Work order:
All of the material must be duplicated exactly, line by line.

Records to use:
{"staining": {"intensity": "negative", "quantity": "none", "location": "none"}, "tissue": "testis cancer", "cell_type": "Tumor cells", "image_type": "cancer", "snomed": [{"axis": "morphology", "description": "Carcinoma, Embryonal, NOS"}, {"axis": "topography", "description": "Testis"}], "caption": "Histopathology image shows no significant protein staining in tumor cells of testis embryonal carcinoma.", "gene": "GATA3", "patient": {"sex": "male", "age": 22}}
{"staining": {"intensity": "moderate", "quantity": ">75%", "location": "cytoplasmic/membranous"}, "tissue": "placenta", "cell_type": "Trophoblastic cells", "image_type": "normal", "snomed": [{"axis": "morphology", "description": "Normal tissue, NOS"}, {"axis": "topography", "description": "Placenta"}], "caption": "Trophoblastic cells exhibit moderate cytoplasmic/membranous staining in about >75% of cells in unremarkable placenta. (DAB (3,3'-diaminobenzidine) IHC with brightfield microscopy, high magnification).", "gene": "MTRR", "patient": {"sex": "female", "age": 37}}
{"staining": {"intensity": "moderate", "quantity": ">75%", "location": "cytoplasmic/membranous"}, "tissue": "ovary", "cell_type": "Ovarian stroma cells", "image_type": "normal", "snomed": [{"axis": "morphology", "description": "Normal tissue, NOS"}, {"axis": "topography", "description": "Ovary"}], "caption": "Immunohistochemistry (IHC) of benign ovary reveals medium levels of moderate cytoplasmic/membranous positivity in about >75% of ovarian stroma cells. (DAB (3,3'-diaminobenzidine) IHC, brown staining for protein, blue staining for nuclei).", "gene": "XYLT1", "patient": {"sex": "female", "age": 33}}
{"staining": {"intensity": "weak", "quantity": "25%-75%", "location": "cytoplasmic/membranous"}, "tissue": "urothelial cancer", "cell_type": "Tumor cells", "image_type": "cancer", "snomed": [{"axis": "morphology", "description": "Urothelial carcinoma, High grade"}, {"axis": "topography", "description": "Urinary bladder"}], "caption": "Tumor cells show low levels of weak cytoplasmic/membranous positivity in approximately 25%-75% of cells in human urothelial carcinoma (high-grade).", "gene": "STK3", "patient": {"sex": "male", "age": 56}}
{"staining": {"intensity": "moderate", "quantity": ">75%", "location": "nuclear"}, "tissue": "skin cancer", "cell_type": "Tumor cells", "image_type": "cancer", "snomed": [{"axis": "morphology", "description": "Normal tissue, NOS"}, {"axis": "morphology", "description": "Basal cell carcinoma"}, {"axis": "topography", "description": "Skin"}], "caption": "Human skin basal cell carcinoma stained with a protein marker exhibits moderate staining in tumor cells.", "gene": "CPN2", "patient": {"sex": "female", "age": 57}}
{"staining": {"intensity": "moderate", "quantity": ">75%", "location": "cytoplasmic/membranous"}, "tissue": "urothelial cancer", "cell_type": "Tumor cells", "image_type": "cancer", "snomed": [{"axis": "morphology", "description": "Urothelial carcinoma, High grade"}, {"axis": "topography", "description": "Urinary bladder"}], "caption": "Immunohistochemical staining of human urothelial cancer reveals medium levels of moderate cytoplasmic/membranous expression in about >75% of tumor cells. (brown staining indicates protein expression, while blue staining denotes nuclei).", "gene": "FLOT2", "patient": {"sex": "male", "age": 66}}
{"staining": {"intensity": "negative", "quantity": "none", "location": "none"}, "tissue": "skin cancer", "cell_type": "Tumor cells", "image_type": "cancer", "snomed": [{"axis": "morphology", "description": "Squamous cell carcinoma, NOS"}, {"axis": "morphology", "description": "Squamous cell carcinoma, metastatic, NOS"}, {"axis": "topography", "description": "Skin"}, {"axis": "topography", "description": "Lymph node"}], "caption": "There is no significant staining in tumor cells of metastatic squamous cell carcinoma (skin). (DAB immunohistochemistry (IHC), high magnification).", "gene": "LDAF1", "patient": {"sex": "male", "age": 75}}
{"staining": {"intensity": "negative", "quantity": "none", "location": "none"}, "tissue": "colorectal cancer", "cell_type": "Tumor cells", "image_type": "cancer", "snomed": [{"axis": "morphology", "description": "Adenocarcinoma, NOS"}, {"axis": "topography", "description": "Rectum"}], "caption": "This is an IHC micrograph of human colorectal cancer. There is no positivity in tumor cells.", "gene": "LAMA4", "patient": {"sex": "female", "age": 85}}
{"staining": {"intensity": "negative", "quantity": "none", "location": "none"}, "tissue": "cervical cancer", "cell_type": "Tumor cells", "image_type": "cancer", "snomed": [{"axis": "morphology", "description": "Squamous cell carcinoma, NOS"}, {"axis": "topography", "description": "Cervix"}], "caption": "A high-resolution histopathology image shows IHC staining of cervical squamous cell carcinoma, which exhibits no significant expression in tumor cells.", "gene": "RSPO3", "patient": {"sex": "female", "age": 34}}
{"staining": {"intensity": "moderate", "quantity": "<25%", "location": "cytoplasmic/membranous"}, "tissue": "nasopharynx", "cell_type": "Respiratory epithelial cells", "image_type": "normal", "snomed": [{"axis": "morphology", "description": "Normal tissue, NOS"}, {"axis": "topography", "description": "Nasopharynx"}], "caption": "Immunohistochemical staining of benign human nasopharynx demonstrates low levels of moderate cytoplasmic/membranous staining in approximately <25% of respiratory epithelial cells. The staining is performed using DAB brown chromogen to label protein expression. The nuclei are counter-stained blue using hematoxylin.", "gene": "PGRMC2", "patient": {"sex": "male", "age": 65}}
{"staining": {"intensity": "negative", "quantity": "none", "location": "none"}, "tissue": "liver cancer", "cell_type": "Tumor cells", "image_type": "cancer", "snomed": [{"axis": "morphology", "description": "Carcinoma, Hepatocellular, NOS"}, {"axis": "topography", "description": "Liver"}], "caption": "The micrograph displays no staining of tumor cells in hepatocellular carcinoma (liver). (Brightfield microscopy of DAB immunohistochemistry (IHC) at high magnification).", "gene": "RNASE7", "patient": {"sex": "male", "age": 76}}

Solution to this exercise:
{"staining": {"intensity": "negative", "quantity": "none", "location": "none"}, "tissue": "testis cancer", "cell_type": "Tumor cells", "image_type": "cancer", "snomed": [{"axis": "morphology", "description": "Carcinoma, Embryonal, NOS"}, {"axis": "topography", "description": "Testis"}], "caption": "Histopathology image shows no significant protein staining in tumor cells of testis embryonal carcinoma.", "gene": "GATA3", "patient": {"sex": "male", "age": 22}}
{"staining": {"intensity": "moderate", "quantity": ">75%", "location": "cytoplasmic/membranous"}, "tissue": "placenta", "cell_type": "Trophoblastic cells", "image_type": "normal", "snomed": [{"axis": "morphology", "description": "Normal tissue, NOS"}, {"axis": "topography", "description": "Placenta"}], "caption": "Trophoblastic cells exhibit moderate cytoplasmic/membranous staining in about >75% of cells in unremarkable placenta. (DAB (3,3'-diaminobenzidine) IHC with brightfield microscopy, high magnification).", "gene": "MTRR", "patient": {"sex": "female", "age": 37}}
{"staining": {"intensity": "moderate", "quantity": ">75%", "location": "cytoplasmic/membranous"}, "tissue": "ovary", "cell_type": "Ovarian stroma cells", "image_type": "normal", "snomed": [{"axis": "morphology", "description": "Normal tissue, NOS"}, {"axis": "topography", "description": "Ovary"}], "caption": "Immunohistochemistry (IHC) of benign ovary reveals medium levels of moderate cytoplasmic/membranous positivity in about >75% of ovarian stroma cells. (DAB (3,3'-diaminobenzidine) IHC, brown staining for protein, blue staining for nuclei).", "gene": "XYLT1", "patient": {"sex": "female", "age": 33}}
{"staining": {"intensity": "weak", "quantity": "25%-75%", "location": "cytoplasmic/membranous"}, "tissue": "urothelial cancer", "cell_type": "Tumor cells", "image_type": "cancer", "snomed": [{"axis": "morphology", "description": "Urothelial carcinoma, High grade"}, {"axis": "topography", "description": "Urinary bladder"}], "caption": "Tumor cells show low levels of weak cytoplasmic/membranous positivity in approximately 25%-75% of cells in human urothelial carcinoma (high-grade).", "gene": "STK3", "patient": {"sex": "male", "age": 56}}
{"staining": {"intensity": "moderate", "quantity": ">75%", "location": "nuclear"}, "tissue": "skin cancer", "cell_type": "Tumor cells", "image_type": "cancer", "snomed": [{"axis": "morphology", "description": "Normal tissue, NOS"}, {"axis": "morphology", "description": "Basal cell carcinoma"}, {"axis": "topography", "description": "Skin"}], "caption": "Human skin basal cell carcinoma stained with a protein marker exhibits moderate staining in tumor cells.", "gene": "CPN2", "patient": {"sex": "female", "age": 57}}
{"staining": {"intensity": "moderate", "quantity": ">75%", "location": "cytoplasmic/membranous"}, "tissue": "urothelial cancer", "cell_type": "Tumor cells", "image_type": "cancer", "snomed": [{"axis": "morphology", "description": "Urothelial carcinoma, High grade"}, {"axis": "topography", "description": "Urinary bladder"}], "caption": "Immunohistochemical staining of human urothelial cancer reveals medium levels of moderate cytoplasmic/membranous expression in about >75% of tumor cells. (brown staining indicates protein expression, while blue staining denotes nuclei).", "gene": "FLOT2", "patient": {"sex": "male", "age": 66}}
{"staining": {"intensity": "negative", "quantity": "none", "location": "none"}, "tissue": "skin cancer", "cell_type": "Tumor cells", "image_type": "cancer", "snomed": [{"axis": "morphology", "description": "Squamous cell carcinoma, NOS"}, {"axis": "morphology", "description": "Squamous cell carcinoma, metastatic, NOS"}, {"axis": "topography", "description": "Skin"}, {"axis": "topography", "description": "Lymph node"}], "caption": "There is no significant staining in tumor cells of metastatic squamous cell carcinoma (skin). (DAB immunohistochemistry (IHC), high magnification).", "gene": "LDAF1", "patient": {"sex": "male", "age": 75}}
{"staining": {"intensity": "negative", "quantity": "none", "location": "none"}, "tissue": "colorectal cancer", "cell_type": "Tumor cells", "image_type": "cancer", "snomed": [{"axis": "morphology", "description": "Adenocarcinoma, NOS"}, {"axis": "topography", "description": "Rectum"}], "caption": "This is an IHC micrograph of human colorectal cancer. There is no positivity in tumor cells.", "gene": "LAMA4", "patient": {"sex": "female", "age": 85}}
{"staining": {"intensity": "negative", "quantity": "none", "location": "none"}, "tissue": "cervical cancer", "cell_type": "Tumor cells", "image_type": "cancer", "snomed": [{"axis": "morphology", "description": "Squamous cell carcinoma, NOS"}, {"axis": "topography", "description": "Cervix"}], "caption": "A high-resolution histopathology image shows IHC staining of cervical squamous cell carcinoma, which exhibits no significant expression in tumor cells.", "gene": "RSPO3", "patient": {"sex": "female", "age": 34}}
{"staining": {"intensity": "moderate", "quantity": "<25%", "location": "cytoplasmic/membranous"}, "tissue": "nasopharynx", "cell_type": "Respiratory epithelial cells", "image_type": "normal", "snomed": [{"axis": "morphology", "description": "Normal tissue, NOS"}, {"axis": "topography", "description": "Nasopharynx"}], "caption": "Immunohistochemical staining of benign human nasopharynx demonstrates low levels of moderate cytoplasmic/membranous staining in approximately <25% of respiratory epithelial cells. The staining is performed using DAB brown chromogen to label protein expression. The nuclei are counter-stained blue using hematoxylin.", "gene": "PGRMC2", "patient": {"sex": "male", "age": 65}}
{"staining": {"intensity": "negative", "quantity": "none", "location": "none"}, "tissue": "liver cancer", "cell_type": "Tumor cells", "image_type": "cancer", "snomed": [{"axis": "morphology", "description": "Carcinoma, Hepatocellular, NOS"}, {"axis": "topography", "description": "Liver"}], "caption": "The micrograph displays no staining of tumor cells in hepatocellular carcinoma (liver). (Brightfield microscopy of DAB immunohistochemistry (IHC) at high magnification).", "gene": "RNASE7", "patient": {"sex": "male", "age": 76}}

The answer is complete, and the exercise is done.